Using minimum colours

Whenever I paint I try to cut down the number of colours to the bone and then use the minimum colours to finish a painting. It is important to complete a painting with two or three colours. Observe the painting reproduced here. I have completed the painting with a limited number of colours. I have used green throughout the picture. Light and dark greens keep the eye moving back in the picture towards the focal point (the hut). Everything the sun hits becomes more intense in colour, whereas the objects in shadow are correspondingly cool.
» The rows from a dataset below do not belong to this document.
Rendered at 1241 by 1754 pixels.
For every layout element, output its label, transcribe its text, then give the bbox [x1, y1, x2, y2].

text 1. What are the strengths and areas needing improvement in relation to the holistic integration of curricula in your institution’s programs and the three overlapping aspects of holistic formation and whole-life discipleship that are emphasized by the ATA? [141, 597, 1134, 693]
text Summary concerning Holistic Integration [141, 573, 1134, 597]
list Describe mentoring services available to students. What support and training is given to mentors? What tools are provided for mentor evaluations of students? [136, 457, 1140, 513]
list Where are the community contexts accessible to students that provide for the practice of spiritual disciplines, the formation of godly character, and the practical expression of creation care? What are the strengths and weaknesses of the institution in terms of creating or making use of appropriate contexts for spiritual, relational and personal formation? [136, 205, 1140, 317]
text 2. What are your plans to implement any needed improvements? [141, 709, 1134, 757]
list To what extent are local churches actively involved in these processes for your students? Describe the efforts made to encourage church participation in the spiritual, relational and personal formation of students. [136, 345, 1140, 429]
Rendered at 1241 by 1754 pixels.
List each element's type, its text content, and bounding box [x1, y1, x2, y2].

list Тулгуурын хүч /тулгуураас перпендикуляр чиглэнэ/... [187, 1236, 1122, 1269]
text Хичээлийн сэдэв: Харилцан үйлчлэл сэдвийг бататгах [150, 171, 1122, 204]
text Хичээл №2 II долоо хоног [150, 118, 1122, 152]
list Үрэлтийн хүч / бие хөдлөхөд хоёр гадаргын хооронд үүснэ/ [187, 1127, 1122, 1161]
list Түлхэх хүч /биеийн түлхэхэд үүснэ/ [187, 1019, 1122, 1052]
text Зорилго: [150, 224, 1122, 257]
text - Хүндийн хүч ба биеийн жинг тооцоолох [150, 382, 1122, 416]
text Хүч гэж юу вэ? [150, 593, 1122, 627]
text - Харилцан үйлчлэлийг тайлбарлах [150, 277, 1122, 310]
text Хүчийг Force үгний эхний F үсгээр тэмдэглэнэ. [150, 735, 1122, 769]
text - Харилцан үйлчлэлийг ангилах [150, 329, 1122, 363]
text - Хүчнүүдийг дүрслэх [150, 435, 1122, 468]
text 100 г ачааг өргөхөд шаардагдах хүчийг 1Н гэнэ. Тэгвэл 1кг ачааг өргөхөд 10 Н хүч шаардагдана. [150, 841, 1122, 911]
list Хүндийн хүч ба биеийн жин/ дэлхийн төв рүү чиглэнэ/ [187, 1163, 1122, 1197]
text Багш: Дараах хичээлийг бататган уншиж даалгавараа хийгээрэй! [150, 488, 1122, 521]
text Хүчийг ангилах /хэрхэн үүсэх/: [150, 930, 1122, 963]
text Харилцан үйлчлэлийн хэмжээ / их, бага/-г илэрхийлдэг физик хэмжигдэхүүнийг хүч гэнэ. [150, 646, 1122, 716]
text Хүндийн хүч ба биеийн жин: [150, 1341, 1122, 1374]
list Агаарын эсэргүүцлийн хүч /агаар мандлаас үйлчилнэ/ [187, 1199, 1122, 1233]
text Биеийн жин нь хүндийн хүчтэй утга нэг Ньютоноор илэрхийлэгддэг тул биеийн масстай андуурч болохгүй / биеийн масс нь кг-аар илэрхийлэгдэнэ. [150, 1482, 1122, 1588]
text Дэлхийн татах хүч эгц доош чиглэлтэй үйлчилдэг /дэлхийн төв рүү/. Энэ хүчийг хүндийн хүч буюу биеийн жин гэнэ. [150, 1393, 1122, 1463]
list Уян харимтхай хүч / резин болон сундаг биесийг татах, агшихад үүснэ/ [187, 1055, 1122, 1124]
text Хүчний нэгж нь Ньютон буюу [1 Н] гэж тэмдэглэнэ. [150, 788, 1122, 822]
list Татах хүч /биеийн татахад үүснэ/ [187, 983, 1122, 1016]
Note the white light reflecting on the hut. The white space is kept open without applying any colours on the paper. In watercolour painting white is not used at all to show highlights. The first thing before you even start to paint is to learn to compare the various greens with each other. Green ranges from nearly blue right through the near yellow. There are cool greens and warm greens. Most artists including myself work better with a limited number of colours.

One soon gets to know them intimately and instinctively how they react with each other, rather like having a few true friends as opposed to many acquaintances. Observe the figure I have introduced to make the picture more live. A man is seated near the hut. Figures can be used in different ways to give life, movement and scale to a scene. Nothing can quite satisfy an artist to indicate so convincingly as a tiny figure dropped in the right place. Notice the figure I have painted has no details. It is a light wash with pale colours. The scene depicts a village hut on a hillside surrounded by huge green trees.

Testing for granulation

Many artists usually test the granulation or sediment of a colour right on a large painting as they paint it. But you can test your colours by putting them down in a rectangle or a bar at a time. To do your own test brush a bar of clear water on dry paper. Lay one colour at one end, and into the water wash, with a different brush lay the second colour into the opposite end of the bar. Hold the paper flat for a few moments and then rock it back and forth.

Dropping rich colours

There is no experience more exhilarating than dropping rich colours on to wet paper. Let yourself go fearlessly. Always have a gentle slope and the gravity to help you, which can be rather like swimming with the current. It's so much less effort and you'll need less strokes.

The technique is ideal for doing such things such as cloudy skies, mist and surging surf, but do not attempt to do the whole painting in wet-in-wet, it will just look out of focus.

It's much more effective when the soft edges are contrasted with sharp edged areas after the paper has dried. When running colours on to a saturated paper be sure they are quite intense since they will dry lighter. The appeal of this painting related to this article lies in the delicate transition from strong colours of the picture to pale delicate tints.

You will observe painting trees is to look again simply the tones and colours to be used especially as they get further into the distance.

Do the absolute minimum characterised detail and stop before you overwork them. Do practise these techniques although they probably won't come off at first.

It is always safer to have a separate piece of paper by your side so that you can try the effect to see if you have got just the right amount of paint in the brush before you put it on the painting. All the techniques combined in one painting will provide a whole armoury of textural contrasts.